Yargıtay İçtihadı Birleştirme Büyük Genel Kurulu"nun 06.06.1975 gün ve 1975/6-8 sayılı içtihadında “5521 sayılı Yasada açık düzenleme olmamakla birlikte, bu yasanın 15.maddesindeki düzenleme gereği HUMK"nun 427.maddesindeki kesinlik sınırının iş mahkemelerinde verilen kararlarda da uygulanması gerektiği, grup halinde açılan davaların salt iş mahkemelerine özgü bir dava türü olmadığı, bu nedenle seri olarak açılan davalarda her dosya için kesinlik sınırına bakılması gerektiği” açıkça belirtilmiştir.

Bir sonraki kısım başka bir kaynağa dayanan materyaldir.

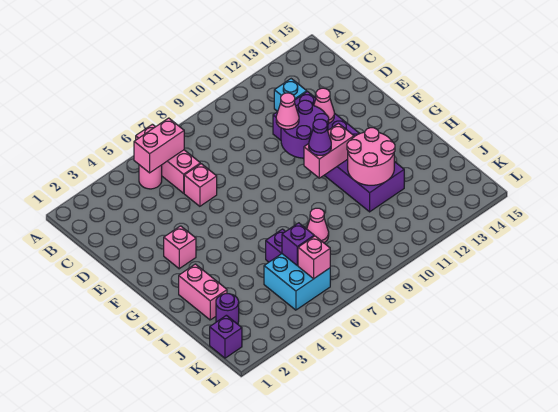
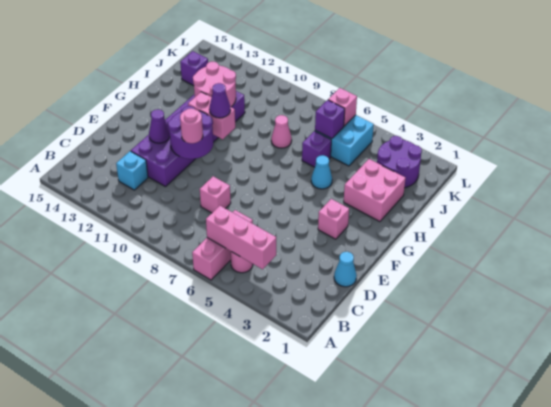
pink 1x2 brick [134,118,184,173] -> pink 1x3 brick [206,206,276,269]
none -> cyan 1x1 cone [334,252,357,287]
pink 1x1 brick [184,164,217,206] -> pink 1x1 brick moved to [200,176,231,213]
pink 1x1 cone [276,93,299,129] -> pink 1x1 round brick [180,108,203,143]
pink 1x1 cone [314,88,334,124] -> purple 1x1 cone [149,109,170,143]
pink 1x2 brick [179,264,227,320] -> pink 2x2 brick [344,159,406,222]
none -> cyan 1x1 cone [311,155,332,189]
purple 1x1 round brick [216,294,239,324] -> purple 2x2 round brick [377,136,422,188]
purple 1x1 brick [210,315,242,358] -> purple 1x1 brick moved to [180,51,208,86]

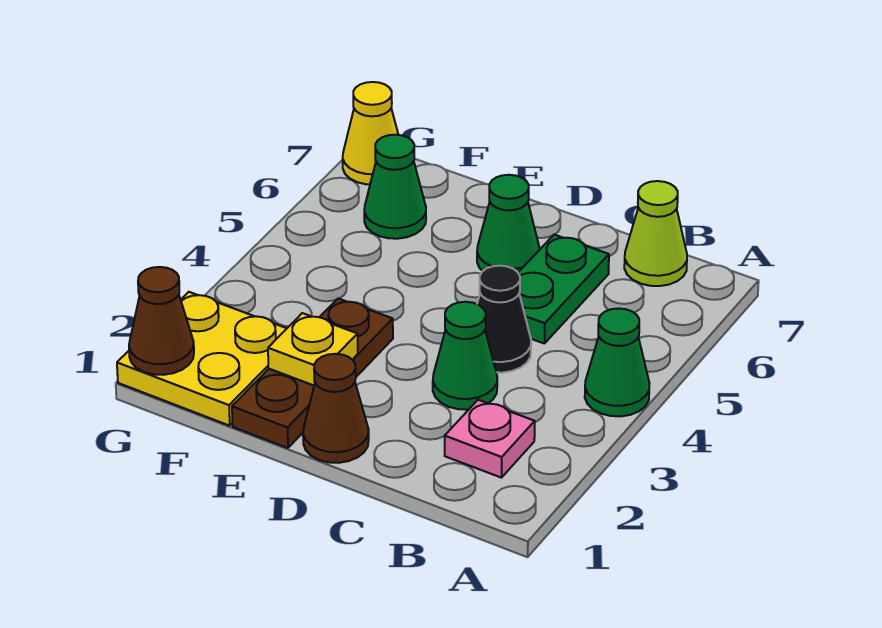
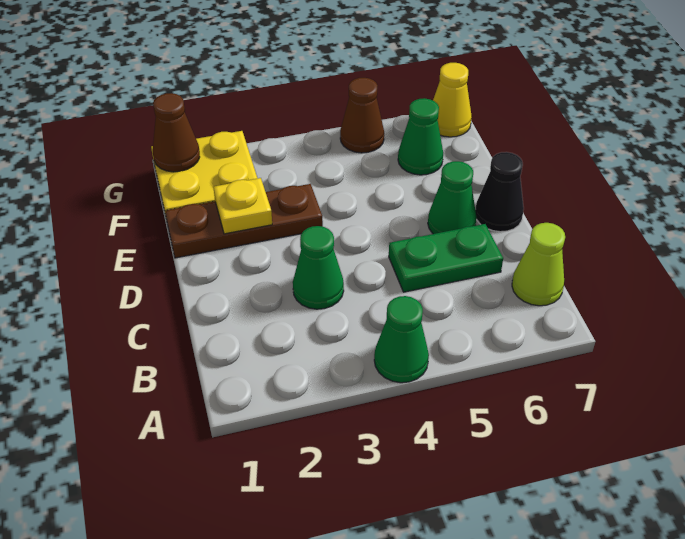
pink 1x1 plate [445,400,535,478] -> none
black 1x1 cone [477,266,531,373] -> black 1x1 cone moved to [475,152,524,232]
brown 1x1 cone [303,354,369,463] -> brown 1x1 cone moved to [340,78,384,153]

2014 yılında mahkemelerce verilen kararların temyiz edilebilmesi için temyize konu dava değerinin 1.890,00 TL"sını geçmesi gerekir.
Somut olayda temyize konu edilen miktar 1.890,00 TL"nın altında olup karar tarihi itibariyle hüküm kesin nitelik taşıdığından davalının temyiz dilekçesinin reddi gerekir.
2-Davacı temyizi yönünden; dosyadaki yazılara, hükmün Dairemizce de benimsenmiş bulunan yasal ve hukuksal gerekçeleriyle dayandığı maddi delillere ve özellikle bu delillerin takdirinde bir isabetsizlik görülmemesine göre davacının aşağıdaki bendin kapsamı dışında kalan temyiz itirazlarının reddine,
3-Davacı, işyeri değişikliği uygulamasını kabul etmeyerek iş akdini haklı nedenle sona erdirdiğini ileri sürerek, kıdem tazminatı ile fazla mesai ücreti ve ulusal bayram ve genel tatil ücreti alacaklarının tahsilini istemiştir.
Davalı, davacının haklı neden olmadan iş akdini feshettiğini bildirerek davanın reddi gerektiğini savunmuştur.
Mahkemece, toplanan kanıtlar ve bilirkişi raporuna dayanılarak, davacının iş akdini haklı nedenle feshettiğini ispat edemediği gerekçesiyle davanın kısmen kabulüne karar verilmiştir.
Karar tarihinde yürürlükte bulunan AAÜT gereğince hükmedilecek avukatlık ücreti kabul edilen veya reddedilen miktarı geçemeyeceği halde davalı yararına maktu avukatlık ücretine hükmedilmesi hatalı olup bozma sebebi ise de bu yanlışlığın düzeltilmesi yeniden yargılamayı gerektirmediğinden karar bozulmamalı düzeltilerek onanmalıdır.
SONUÇ: Yukarıda açıklanan nedenlerle; hüküm fıkrasının 8. bendinin tamamen çıkartılarak yerine;
“8-Davalı kendisini vekille temsil ettirdiğinden karar tarihinde yürürlükte olan A.A.Ü.T’ye göre belirlenen 100,00 TL avukatlık ücretinin davacıdan alınarak davalıya verilmesine,” rakam ve sözcüklerinin yazılmasına, hükmün bu düzeltilmiş şekliyle ONANMASINA, davalının temyiz dilekçesinin REDDİNE, temyiz harçlarının istek halinde taraflara iadesine, 05.03.2015 tarihinde oybirliğiyle karar verildi.